Block Diagram
Power Distribution Board
Our power distribution board was very simple for the PIC. Our PIC was powered by a 7.2 V NiCad battery which drew 3.3 V from a buck converter in series. We also used a 5 V buck converter to power some components which required 5 V like the LEDs and Tilt sensor. Moreover, we had a fuse and a SPDT switch to turn off/on the power to the PIC. We also had a 220 uF capacitor across the power rails to minimize noise.
Foot Pedal
We used the Foot Pedal as a button to drive the whale in reverse. We used a pull-up resistor to limit the current input going into the PIC. We had to use a Foot Pedal for driving backwards as our flapping action only supported three driving modes (Front , Right and Left).
Status LEDs
We had two status LEDs. One for displaying the PAIR Status and the other for displaying the IT Status.
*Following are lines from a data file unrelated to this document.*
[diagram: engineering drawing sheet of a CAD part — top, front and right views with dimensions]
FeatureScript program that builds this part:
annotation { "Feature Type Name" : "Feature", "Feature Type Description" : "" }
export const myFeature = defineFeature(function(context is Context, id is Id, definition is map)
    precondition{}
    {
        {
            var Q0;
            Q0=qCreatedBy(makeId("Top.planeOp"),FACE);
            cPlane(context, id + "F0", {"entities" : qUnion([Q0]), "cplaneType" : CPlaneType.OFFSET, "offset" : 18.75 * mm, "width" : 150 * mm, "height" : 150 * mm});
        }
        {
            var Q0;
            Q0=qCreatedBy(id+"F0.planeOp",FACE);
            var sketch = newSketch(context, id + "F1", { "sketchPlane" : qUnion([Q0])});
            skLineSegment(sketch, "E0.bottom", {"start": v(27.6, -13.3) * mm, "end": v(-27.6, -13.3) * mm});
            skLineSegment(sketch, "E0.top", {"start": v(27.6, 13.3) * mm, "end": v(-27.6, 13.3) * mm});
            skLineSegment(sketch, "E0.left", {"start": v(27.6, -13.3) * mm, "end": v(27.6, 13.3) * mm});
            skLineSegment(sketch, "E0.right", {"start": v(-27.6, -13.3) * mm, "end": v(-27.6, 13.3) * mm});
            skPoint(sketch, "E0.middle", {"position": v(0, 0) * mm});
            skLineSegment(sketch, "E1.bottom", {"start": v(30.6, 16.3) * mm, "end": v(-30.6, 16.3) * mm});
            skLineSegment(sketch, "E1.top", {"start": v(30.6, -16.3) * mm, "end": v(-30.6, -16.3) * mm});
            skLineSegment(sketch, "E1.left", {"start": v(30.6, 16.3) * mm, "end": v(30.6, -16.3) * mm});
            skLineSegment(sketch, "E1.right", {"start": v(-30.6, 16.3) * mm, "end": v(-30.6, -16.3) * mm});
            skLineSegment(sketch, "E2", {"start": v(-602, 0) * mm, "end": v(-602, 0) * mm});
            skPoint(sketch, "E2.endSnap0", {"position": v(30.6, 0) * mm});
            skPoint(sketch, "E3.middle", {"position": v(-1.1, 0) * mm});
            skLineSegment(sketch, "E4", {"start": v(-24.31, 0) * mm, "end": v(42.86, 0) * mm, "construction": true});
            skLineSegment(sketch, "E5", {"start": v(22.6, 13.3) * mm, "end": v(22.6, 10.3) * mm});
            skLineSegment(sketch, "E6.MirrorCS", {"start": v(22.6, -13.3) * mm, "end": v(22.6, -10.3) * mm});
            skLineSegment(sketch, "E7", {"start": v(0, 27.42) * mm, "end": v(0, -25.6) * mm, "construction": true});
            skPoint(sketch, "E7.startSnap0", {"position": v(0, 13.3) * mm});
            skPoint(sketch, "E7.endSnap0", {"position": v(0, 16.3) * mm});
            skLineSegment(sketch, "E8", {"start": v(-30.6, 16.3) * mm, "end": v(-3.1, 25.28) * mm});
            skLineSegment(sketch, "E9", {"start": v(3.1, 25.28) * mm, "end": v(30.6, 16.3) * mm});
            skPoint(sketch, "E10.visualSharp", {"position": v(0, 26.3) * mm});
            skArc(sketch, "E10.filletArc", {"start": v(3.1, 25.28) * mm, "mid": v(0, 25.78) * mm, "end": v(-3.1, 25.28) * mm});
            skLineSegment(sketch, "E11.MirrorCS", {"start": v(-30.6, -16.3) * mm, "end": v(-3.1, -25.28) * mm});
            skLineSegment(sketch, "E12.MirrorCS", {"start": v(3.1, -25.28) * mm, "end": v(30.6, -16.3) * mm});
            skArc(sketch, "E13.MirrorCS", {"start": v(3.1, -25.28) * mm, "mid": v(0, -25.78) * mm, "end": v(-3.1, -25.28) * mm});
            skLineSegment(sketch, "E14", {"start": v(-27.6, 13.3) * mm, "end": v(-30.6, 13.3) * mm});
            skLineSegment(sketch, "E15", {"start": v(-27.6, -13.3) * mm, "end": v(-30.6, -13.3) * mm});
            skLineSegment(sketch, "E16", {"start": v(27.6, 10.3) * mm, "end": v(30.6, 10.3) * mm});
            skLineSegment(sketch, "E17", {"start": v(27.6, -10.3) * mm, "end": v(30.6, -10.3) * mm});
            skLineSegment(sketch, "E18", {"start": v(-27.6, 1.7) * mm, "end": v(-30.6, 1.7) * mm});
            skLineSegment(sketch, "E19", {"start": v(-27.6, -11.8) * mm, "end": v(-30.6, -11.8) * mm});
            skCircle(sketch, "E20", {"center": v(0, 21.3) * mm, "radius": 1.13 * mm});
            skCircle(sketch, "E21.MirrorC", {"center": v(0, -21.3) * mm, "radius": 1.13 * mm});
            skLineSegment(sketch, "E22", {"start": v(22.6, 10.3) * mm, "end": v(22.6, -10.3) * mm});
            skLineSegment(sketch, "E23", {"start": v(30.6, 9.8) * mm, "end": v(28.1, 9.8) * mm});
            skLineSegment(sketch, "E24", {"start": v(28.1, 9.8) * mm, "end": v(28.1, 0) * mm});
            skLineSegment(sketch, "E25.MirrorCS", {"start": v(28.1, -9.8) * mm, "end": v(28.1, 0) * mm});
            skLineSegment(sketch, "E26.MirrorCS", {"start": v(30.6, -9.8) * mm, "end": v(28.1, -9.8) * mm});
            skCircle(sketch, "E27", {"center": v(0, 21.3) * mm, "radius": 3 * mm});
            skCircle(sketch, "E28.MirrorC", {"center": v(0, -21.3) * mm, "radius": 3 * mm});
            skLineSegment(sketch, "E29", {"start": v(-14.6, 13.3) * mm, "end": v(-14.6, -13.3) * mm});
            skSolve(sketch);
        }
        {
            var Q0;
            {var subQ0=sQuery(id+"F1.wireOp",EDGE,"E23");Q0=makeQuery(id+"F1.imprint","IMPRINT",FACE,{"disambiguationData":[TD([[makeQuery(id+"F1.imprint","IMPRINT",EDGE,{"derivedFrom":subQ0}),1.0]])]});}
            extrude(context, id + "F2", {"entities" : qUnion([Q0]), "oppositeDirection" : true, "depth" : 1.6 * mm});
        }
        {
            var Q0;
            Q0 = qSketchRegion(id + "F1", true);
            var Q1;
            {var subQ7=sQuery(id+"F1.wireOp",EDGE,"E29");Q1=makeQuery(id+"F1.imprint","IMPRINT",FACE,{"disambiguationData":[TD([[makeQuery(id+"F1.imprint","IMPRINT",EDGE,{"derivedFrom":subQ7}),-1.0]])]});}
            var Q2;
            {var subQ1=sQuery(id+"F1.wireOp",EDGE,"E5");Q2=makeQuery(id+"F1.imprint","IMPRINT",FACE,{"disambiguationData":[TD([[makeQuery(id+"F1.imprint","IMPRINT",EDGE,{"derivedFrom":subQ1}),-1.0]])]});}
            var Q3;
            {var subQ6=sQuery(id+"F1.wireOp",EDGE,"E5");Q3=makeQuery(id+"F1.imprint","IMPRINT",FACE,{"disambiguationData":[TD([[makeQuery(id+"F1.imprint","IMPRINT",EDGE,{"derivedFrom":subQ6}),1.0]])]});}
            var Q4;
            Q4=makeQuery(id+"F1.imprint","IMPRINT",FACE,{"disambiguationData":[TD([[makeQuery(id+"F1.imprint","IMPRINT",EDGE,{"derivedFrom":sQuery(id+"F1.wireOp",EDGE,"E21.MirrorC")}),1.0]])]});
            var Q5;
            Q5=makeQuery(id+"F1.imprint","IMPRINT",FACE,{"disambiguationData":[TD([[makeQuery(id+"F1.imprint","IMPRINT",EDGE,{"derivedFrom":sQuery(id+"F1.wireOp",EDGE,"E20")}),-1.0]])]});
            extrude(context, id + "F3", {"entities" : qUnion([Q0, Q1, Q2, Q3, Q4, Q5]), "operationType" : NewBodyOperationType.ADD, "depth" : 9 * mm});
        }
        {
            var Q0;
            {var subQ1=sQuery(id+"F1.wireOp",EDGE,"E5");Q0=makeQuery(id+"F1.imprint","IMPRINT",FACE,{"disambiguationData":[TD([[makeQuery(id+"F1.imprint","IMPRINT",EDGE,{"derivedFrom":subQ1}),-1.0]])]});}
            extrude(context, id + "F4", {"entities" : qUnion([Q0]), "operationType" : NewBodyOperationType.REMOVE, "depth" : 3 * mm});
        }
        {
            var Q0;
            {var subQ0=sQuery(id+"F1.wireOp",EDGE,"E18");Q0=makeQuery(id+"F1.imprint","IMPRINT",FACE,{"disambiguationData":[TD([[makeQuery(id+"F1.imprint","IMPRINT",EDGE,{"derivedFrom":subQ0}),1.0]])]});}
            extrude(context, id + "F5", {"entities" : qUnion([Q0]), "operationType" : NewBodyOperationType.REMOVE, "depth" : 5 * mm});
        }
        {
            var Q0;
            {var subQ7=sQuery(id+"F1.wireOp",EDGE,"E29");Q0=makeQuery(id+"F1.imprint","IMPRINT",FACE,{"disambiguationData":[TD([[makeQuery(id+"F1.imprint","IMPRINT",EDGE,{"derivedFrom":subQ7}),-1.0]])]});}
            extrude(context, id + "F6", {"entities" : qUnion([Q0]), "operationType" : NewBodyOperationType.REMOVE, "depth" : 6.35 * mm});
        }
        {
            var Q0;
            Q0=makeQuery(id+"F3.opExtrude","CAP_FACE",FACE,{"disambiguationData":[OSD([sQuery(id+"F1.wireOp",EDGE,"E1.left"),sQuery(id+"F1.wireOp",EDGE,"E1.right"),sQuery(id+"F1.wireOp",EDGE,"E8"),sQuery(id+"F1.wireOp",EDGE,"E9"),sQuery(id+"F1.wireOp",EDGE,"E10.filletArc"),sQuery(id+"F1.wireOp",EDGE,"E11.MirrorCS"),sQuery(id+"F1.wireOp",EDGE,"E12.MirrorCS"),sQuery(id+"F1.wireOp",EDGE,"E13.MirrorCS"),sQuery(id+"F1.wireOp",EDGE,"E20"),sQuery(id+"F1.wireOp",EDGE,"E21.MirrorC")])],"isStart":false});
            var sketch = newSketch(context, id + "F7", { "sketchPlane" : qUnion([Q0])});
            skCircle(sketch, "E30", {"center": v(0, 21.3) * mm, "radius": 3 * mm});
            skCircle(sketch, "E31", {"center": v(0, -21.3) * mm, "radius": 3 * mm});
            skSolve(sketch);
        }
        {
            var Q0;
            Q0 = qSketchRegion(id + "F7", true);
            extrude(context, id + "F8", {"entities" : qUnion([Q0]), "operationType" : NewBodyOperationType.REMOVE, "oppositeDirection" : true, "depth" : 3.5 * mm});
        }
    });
The LEDs were hooked up directly to the PICs with a current limiting resistor in series. We did not use an awful lot of LEDs as we wanted other modes of feedback including vibration motors for vibro-tactile feedback.
Accelerometers
We use Sparkfun's accelerometers to help us detect wing flaps. There was not a lot of circuitry to be done for this as it directly gave out analog value of each accelerometer axis on the Port Pins. The real challenge for us was routing the wires through the Penguin Suit and making sure they were not yanked out with the users flapping their hands. We used molexes to make sure we won't unplug these while playing the game.
Sing Button
We used a pull-up resistor with a Push button to serve as input to the Port Pin to signal to the board to sing "Ed".
Team Selection
We used a 10k Potentiometer with various dial positions indicating each team to signal which team we would select using the analog value given out by the potentiometer for each dial setting.
Tilt Sensor
We used a tilt switch to capture the pairing status when the user turned his Bow Tie to PAIR. It contains an IR LED and an IR phototransistor, with a small freely moving beam breaking ball that only lets light pass if the device is tilted more than 30° in either direction. We leveraged this design using the ball’s inertial movement when Tilted to generate beam breaks. Once the user has shaken tilted the bow tie enough, we sent out a low signal indicating a PAIR request. The output of the tilt switch successively goes through a decoupling capacitor, a hex inverter and voltage divider to turn the noisy 0-5V signal into a clean 0-3.3V signal for the PIC.
Vibration Motors
We used N-Channel MOSFETs to control the driving of each vibration motor. These small vibration motors were Powered by 3 V and received a high signal from the PIC to their gates to turn them on. We used separate MOSFETs for each of the motors as we wanted them to be turned On/Off independently. These Vibration motors served as a vibro-tactile feedback for each side of the bumpers on the WHA:LE; one for left bumper, one for right bumper, one for rear bumper and one for the front bumper.
XBEE
The XBEE connections were very straightforward. The DIN of the XBEE was connected to the Transmit from PIC to receive requests from the PIC. The DOUT of the XBEE was connected to the Receive from PIC to transmit requests to the PIC.
PIC Pinout
Above you can see from the Pinout above we had enough Pins on the PICs to service all the hardware. So, we only chose to keep one PIC on the G[OG]GLE to minimze components on the G[OG]GLE.